When you add new APIs to <llvm-c/lto.h> be sure to bump up LTO_API_VERSION, so that clients to do compiler configuration checks if the API exists.

ygao added inline comments.Jan 15 2014, 8:15 PM
include/llvm-c/lto.h
201 ↗(On Diff #6390)

Hi Nick,

I saw your discussion with Sean on the mailing list on this topic. I will bump up LTO_API_VERSION as you requested.

  • Gao.
lib/CodeGen/TargetLoweringObjectFileImpl.cpp
407 ↗(On Diff #6390)

Hi Nick,

Am I correct in understanding that COFF object files have linker flags in them?

I assume you mean the COFF .drectve section.

The translation from IR's "Linker Options" named metadata to .drectve entries happens in
TargetLoweringObjectFileCOFF::emitModuleFlags() for COFF; and in
TargetLoweringObjectFileMachO::emitModuleFlags() for MachO. That is why I thought
TargetLoweringObjectFile{COFF,MachO} are good places to add these new functions. These
emitModuleFlags() routines do not appear to parse the linker options; they just output the
metadata strings as-is into the relevant directive sections.

The generation of these "Linker Options" named metadata happens in the clang
front end. For example, in cfe/trunk/lib/CodeGen/TargetInfo.cpp, look in
WinX86_32TargetCodeGenInfo::getDependentLibraryOption() and
TargetCodeGenInfo::getDependentLibraryOption(). The metadata strings received by the
backend are already "packaged" and I was trying to extract the library names back from there.

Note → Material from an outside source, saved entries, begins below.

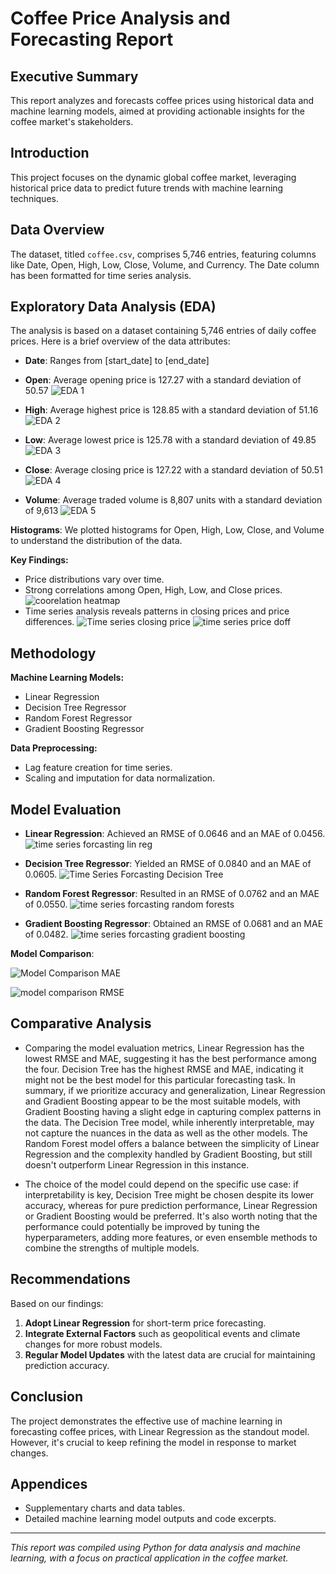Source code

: # Coffee Price Analysis and Forecasting Report

## Executive Summary
This report analyzes and forecasts coffee prices using historical data and machine learning models, aimed at providing actionable insights for the coffee market's stakeholders.

## Introduction
This project focuses on the dynamic global coffee market, leveraging historical price data to predict future trends with machine learning techniques.

## Data Overview
The dataset, titled `coffee.csv`, comprises 5,746 entries, featuring columns like Date, Open, High, Low, Close, Volume, and Currency. The Date column has been formatted for time series analysis.

## Exploratory Data Analysis (EDA)
The analysis is based on a dataset containing 5,746 entries of daily coffee prices. Here is a brief overview of the data attributes:

- **Date**: Ranges from [start_date] to [end_date]
- **Open**: Average opening price is 127.27 with a standard deviation of 50.57
  ![EDA 1](https://github.com/pranav2chill/Coffee-Pricing-Project/assets/124155951/d1daa834-d204-458c-8e36-046a698bdae6)

- **High**: Average highest price is 128.85 with a standard deviation of 51.16
  ![EDA 2](https://github.com/pranav2chill/Coffee-Pricing-Project/assets/124155951/40c08a39-8e40-4aee-9df1-d91de958272a)

- **Low**: Average lowest price is 125.78 with a standard deviation of 49.85
  ![EDA 3](https://github.com/pranav2chill/Coffee-Pricing-Project/assets/124155951/59ca4029-2e56-4bc3-aa52-559363f2ee0b)

- **Close**: Average closing price is 127.22 with a standard deviation of 50.51
  ![EDA 4](https://github.com/pranav2chill/Coffee-Pricing-Project/assets/124155951/200ea87b-4c47-47c9-ba39-5e87c94adf84)

- **Volume**: Average traded volume is 8,807 units with a standard deviation of 9,613
  ![EDA 5](https://github.com/pranav2chill/Coffee-Pricing-Project/assets/124155951/1f5e4b95-a707-4123-b1e3-fbc517e6a647)


**Histograms**: We plotted histograms for Open, High, Low, Close, and Volume to understand the distribution of the data.



**Key Findings:**
- Price distributions vary over time.
- Strong correlations among Open, High, Low, and Close prices.
 ![coorelation heatmap](https://github.com/pranav2chill/Coffee-Pricing-Project/assets/124155951/dbc31f17-6dc1-45c9-85c0-72663cede8a0)
- Time series analysis reveals patterns in closing prices and price differences.
![Time series closing price](https://github.com/pranav2chill/Coffee-Pricing-Project/assets/124155951/8f51591a-3072-4948-9437-727263861fd1)
![time series price doff](https://github.com/pranav2chill/Coffee-Pricing-Project/assets/124155951/ee08dbbc-8943-4626-8a5f-1dd5fc8ecedd)

## Methodology
**Machine Learning Models:**
- Linear Regression
- Decision Tree Regressor
- Random Forest Regressor
- Gradient Boosting Regressor

**Data Preprocessing:**
- Lag feature creation for time series.
- Scaling and imputation for data normalization.

## Model Evaluation
- **Linear Regression**: Achieved an RMSE of 0.0646 and an MAE of 0.0456.
  ![time series forcasting lin reg](https://github.com/pranav2chill/Coffee-Pricing-Project/assets/124155951/6795473f-760f-44ef-aaaf-194b1564fc0b)

- **Decision Tree Regressor**: Yielded an RMSE of 0.0840 and an MAE of 0.0605.
  ![Time Series Forcasting Decision Tree](https://github.com/pranav2chill/Coffee-Pricing-Project/assets/124155951/9fb5d663-eaed-484b-9498-a4bbe6bb481d)

- **Random Forest Regressor**: Resulted in an RMSE of 0.0762 and an MAE of 0.0550.
  ![time series forcasting random forests](https://github.com/pranav2chill/Coffee-Pricing-Project/assets/124155951/7152fb91-d091-4a84-9bcb-954338b3a6f0)

- **Gradient Boosting Regressor**: Obtained an RMSE of 0.0681 and an MAE of 0.0482.
  ![time series forcasting gradient boosting](https://github.com/pranav2chill/Coffee-Pricing-Project/assets/124155951/1d552443-d806-42c9-8ebf-1bf9081789c7)

**Model Comparison**:

![Model Comparison MAE](https://github.com/pranav2chill/Coffee-Pricing-Project/assets/124155951/b1c43584-d8ed-4795-a0ab-8d721a66cf3e)

![model comparison RMSE](https://github.com/pranav2chill/Coffee-Pricing-Project/assets/124155951/ca4730db-06c6-4cc3-b1ef-137ef8ff7bbe)

## Comparative Analysis
- Comparing the model evaluation metrics, Linear Regression has the lowest RMSE and MAE, suggesting it has the best performance among the four.
Decision Tree has the highest RMSE and MAE, indicating it might not be the best model for this particular forecasting task.
In summary, if we prioritize accuracy and generalization, Linear Regression and Gradient Boosting appear to be the most suitable models, with Gradient Boosting having a slight edge in capturing complex patterns in the data. The Decision Tree model, while inherently interpretable, may not capture the nuances in the data as well as the other models. The Random Forest model offers a balance between the simplicity of Linear Regression and the complexity handled by Gradient Boosting, but still doesn't outperform Linear Regression in this instance.

- The choice of the model could depend on the specific use case: if interpretability is key, Decision Tree might be chosen despite its lower accuracy, whereas for pure prediction performance, Linear Regression or Gradient Boosting would be preferred. It's also worth noting that the performance could potentially be improved by tuning the hyperparameters, adding more features, or even ensemble methods to combine the strengths of multiple models.

## Recommendations
Based on our findings:
1. **Adopt Linear Regression** for short-term price forecasting.
2. **Integrate External Factors** such as geopolitical events and climate changes for more robust models.
3. **Regular Model Updates** with the latest data are crucial for maintaining prediction accuracy.

## Conclusion
The project demonstrates the effective use of machine learning in forecasting coffee prices, with Linear Regression as the standout model. However, it's crucial to keep refining the model in response to market changes.

## Appendices
- Supplementary charts and data tables.
- Detailed machine learning model outputs and code excerpts.

---


*This report was compiled using Python for data analysis and machine learning, with a focus on practical application in the coffee market.*

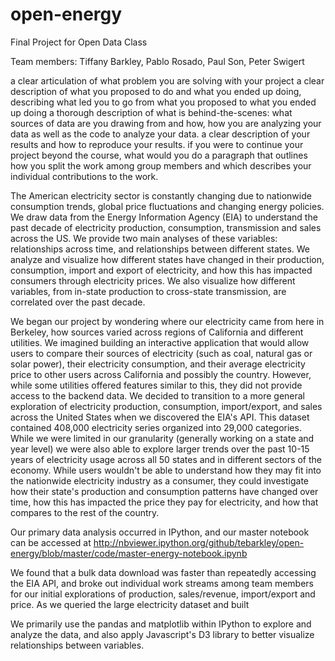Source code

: open-energy
===========

Final Project for Open Data Class

Team members: Tiffany Barkley, Pablo Rosado, Paul Son, Peter Swigert

a clear articulation of what problem you are solving with your project
a clear description of what you proposed to do and what you ended up doing, describing what led you to go from what you proposed to what you ended up doing
a thorough description of what is behind-the-scenes: what sources of data are you drawing from and how, how you are analyzing your data as well as the code to analyze your data.
a clear description of your results and how to reproduce your results.
if you were to continue your project beyond the course, what would you do
a paragraph that outlines how you split the work among group members and which describes your individual contributions to the work.


The American electricity sector is constantly changing due to nationwide consumption trends, global price fluctuations and changing energy policies. We draw data from the Energy Information Agency (EIA) to understand the past decade of electricity production, consumption, transmission and sales across the US. We provide two main analyses of these variables: relationships across time, and relationships between different states. We analyze and visualize how different states have changed in their production, consumption, import and export of electricity, and how this has impacted consumers through electricity prices. We also visualize how different variables, from in-state production to cross-state transmission, are correlated over the past decade.

We began our project by wondering where our electricity came from here in Berkeley, how sources varied across regions of California and different utilities. We imagined building an interactive application that would allow users to compare their sources of electricity (such as coal, natural gas or solar power), their electricity consumption, and their average electricity price to other users across California and possibly the country. However, while some utilities offered features similar to this, they did not provide access to the backend data. We decided to transition to a more general exploration of electricity production, consumption, import/export, and sales across the United States when we discovered the EIA's API. This dataset contained 408,000 electricity series organized into 29,000 categories. While we were limited in our granularity (generally working on a state and year level) we were also able to explore larger trends over the past 10-15 years of electricity usage across all 50 states and in different sectors of the economy. While users wouldn't be able to understand how they may fit into the nationwide electricity industry as a consumer, they could investigate how their state's production and consumption patterns have changed over time, how this has impacted the price they pay for electricity, and how that compares to the rest of the country.

Our primary data analysis occurred in IPython, and our master notebook can be accessed at http://nbviewer.ipython.org/github/tebarkley/open-energy/blob/master/code/master-energy-notebook.ipynb

We found that a bulk data download was faster than repeatedly accessing the EIA API, and broke out individual work streams among team members for our initial explorations of production, sales/revenue, import/export and price. As we queried the large electricity dataset and built 


We primarily use the pandas and matplotlib within IPython to explore and analyze the data, and also apply Javascript's D3 library to better visualize relationships between variables.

I would argue that by adding these routines to extract the library names, the results returned
by the LTO APIs could stay independent from how the linker options are packaged in the IR
metadata, although I should admit that the "/DEFAULTLIB:<library_name>" format used by
COFF has been around for quite a while and probably will not change.

ygao updated this revision to Unknown Object (????).Jan 17 2014, 11:48 AM

Rebased to trunk r199503 and added the documentation similar to r199429.

ygao closed this revision.Jan 21 2014, 10:37 AM

Closed by commit rL199759 (authored by @ygao).